[Stored data entries]

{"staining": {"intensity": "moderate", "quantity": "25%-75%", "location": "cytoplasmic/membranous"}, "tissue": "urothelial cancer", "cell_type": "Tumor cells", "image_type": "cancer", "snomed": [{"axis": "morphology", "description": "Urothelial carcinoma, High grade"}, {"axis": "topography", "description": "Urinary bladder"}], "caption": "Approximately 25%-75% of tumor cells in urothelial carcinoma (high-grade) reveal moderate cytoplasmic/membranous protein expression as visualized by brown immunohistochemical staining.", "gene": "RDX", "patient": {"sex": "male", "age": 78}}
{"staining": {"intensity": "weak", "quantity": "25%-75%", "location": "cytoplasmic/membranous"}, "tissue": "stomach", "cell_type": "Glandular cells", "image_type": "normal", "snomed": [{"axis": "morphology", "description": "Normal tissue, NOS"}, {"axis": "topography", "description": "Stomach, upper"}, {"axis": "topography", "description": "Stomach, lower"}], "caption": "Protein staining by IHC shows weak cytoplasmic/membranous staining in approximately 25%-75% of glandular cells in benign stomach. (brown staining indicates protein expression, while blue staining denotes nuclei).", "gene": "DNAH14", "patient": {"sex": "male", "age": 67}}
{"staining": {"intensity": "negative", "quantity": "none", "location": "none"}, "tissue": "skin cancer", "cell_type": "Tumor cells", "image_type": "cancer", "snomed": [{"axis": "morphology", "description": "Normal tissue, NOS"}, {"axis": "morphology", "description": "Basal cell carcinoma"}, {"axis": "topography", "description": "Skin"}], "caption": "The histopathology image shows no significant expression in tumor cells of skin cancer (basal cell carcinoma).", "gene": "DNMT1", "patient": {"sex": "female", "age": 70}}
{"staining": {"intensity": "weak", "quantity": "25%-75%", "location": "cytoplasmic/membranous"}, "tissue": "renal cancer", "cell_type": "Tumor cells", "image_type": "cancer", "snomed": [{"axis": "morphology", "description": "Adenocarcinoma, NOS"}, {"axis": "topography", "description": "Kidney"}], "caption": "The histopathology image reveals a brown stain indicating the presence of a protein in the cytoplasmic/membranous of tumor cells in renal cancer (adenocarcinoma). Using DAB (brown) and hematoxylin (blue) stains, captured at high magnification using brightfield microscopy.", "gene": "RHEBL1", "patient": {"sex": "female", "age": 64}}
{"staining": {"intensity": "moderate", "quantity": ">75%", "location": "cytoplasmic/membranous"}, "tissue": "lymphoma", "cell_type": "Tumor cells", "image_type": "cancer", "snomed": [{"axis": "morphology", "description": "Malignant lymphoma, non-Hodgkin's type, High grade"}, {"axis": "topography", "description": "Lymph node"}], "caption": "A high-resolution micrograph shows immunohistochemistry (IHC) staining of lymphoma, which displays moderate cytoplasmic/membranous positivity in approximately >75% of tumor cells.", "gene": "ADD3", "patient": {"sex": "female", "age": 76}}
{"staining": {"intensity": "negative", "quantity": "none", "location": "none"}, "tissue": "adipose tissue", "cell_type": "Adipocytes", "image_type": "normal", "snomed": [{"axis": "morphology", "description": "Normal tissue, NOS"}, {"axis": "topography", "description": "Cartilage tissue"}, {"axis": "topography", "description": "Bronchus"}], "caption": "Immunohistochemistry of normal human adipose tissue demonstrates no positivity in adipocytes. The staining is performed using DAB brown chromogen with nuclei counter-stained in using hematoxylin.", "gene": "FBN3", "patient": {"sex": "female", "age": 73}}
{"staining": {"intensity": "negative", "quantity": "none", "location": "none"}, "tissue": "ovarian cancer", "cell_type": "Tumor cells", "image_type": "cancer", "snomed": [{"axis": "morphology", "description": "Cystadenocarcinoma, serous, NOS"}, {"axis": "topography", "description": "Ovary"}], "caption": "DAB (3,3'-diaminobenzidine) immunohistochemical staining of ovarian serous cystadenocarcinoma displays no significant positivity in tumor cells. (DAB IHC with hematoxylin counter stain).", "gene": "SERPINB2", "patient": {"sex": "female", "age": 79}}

→ **WHAT TO DO**
What the task asks for is a word-for-word repeat of the lines above, from the first through the one containing "staining by IHC".

→ **OUTPUT FOR THIS TASK**
{"staining": {"intensity": "moderate", "quantity": "25%-75%", "location": "cytoplasmic/membranous"}, "tissue": "urothelial cancer", "cell_type": "Tumor cells", "image_type": "cancer", "snomed": [{"axis": "morphology", "description": "Urothelial carcinoma, High grade"}, {"axis": "topography", "description": "Urinary bladder"}], "caption": "Approximately 25%-75% of tumor cells in urothelial carcinoma (high-grade) reveal moderate cytoplasmic/membranous protein expression as visualized by brown immunohistochemical staining.", "gene": "RDX", "patient": {"sex": "male", "age": 78}}
{"staining": {"intensity": "weak", "quantity": "25%-75%", "location": "cytoplasmic/membranous"}, "tissue": "stomach", "cell_type": "Glandular cells", "image_type": "normal", "snomed": [{"axis": "morphology", "description": "Normal tissue, NOS"}, {"axis": "topography", "description": "Stomach, upper"}, {"axis": "topography", "description": "Stomach, lower"}], "caption": "Protein staining by IHC shows weak cytoplasmic/membranous staining in approximately 25%-75% of glandular cells in benign stomach. (brown staining indicates protein expression, while blue staining denotes nuclei).", "gene": "DNAH14", "patient": {"sex": "male", "age": 67}}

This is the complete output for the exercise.